→ **Goal of the exercise**
Copy the lines below word for word, skipping any image.

→ **Given information**

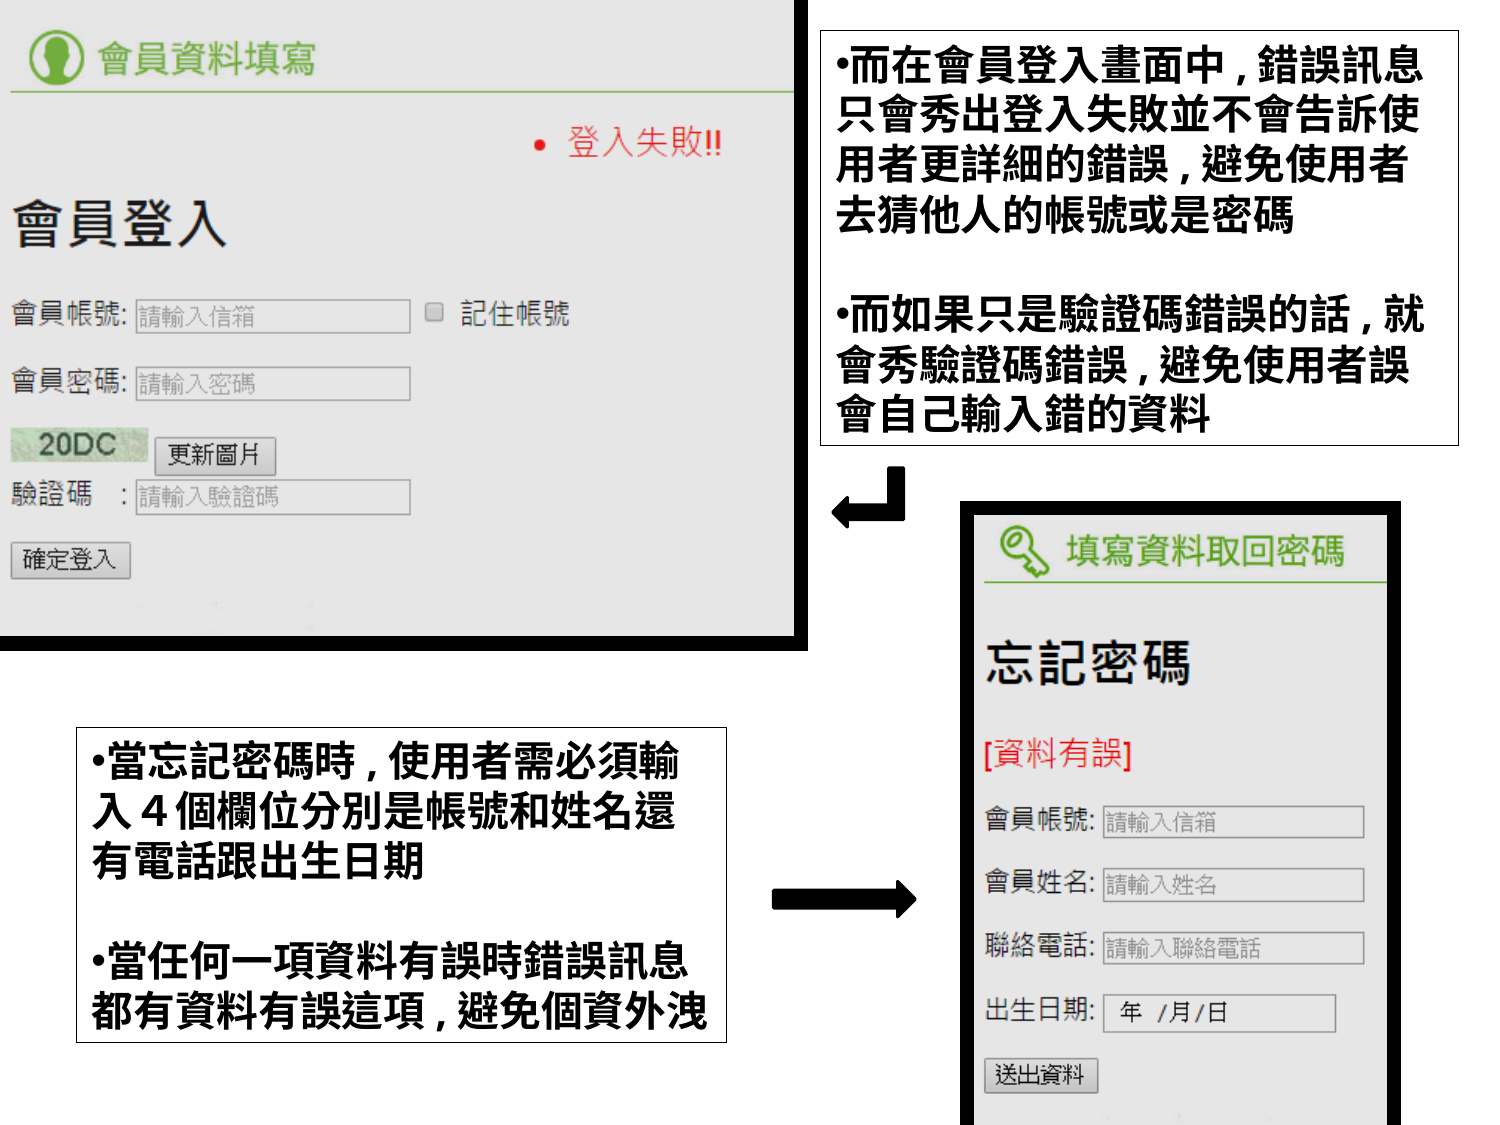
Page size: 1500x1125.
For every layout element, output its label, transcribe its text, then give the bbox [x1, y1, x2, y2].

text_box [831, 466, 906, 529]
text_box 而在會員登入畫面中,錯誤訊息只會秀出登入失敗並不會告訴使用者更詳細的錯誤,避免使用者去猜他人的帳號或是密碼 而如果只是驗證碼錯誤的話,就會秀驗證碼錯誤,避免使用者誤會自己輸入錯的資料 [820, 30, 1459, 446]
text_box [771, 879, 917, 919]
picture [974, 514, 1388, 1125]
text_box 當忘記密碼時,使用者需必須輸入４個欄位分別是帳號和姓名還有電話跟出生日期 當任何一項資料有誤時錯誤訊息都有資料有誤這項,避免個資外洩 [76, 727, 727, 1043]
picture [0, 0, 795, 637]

→ **Written solution**
Page size: 1500x1125.
For every layout element, output its label, transcribe its text, then give the bbox [x1, y1, x2, y2].

text_box [831, 466, 906, 529]
text_box 而在會員登入畫面中,錯誤訊息只會秀出登入失敗並不會告訴使用者更詳細的錯誤,避免使用者去猜他人的帳號或是密碼 而如果只是驗證碼錯誤的話,就會秀驗證碼錯誤,避免使用者誤會自己輸入錯的資料 [820, 30, 1459, 446]
text_box [771, 879, 917, 919]
picture [974, 514, 1388, 1125]
text_box 當忘記密碼時,使用者需必須輸入４個欄位分別是帳號和姓名還有電話跟出生日期 當任何一項資料有誤時錯誤訊息都有資料有誤這項,避免個資外洩 [76, 727, 727, 1043]
picture [0, 0, 795, 637]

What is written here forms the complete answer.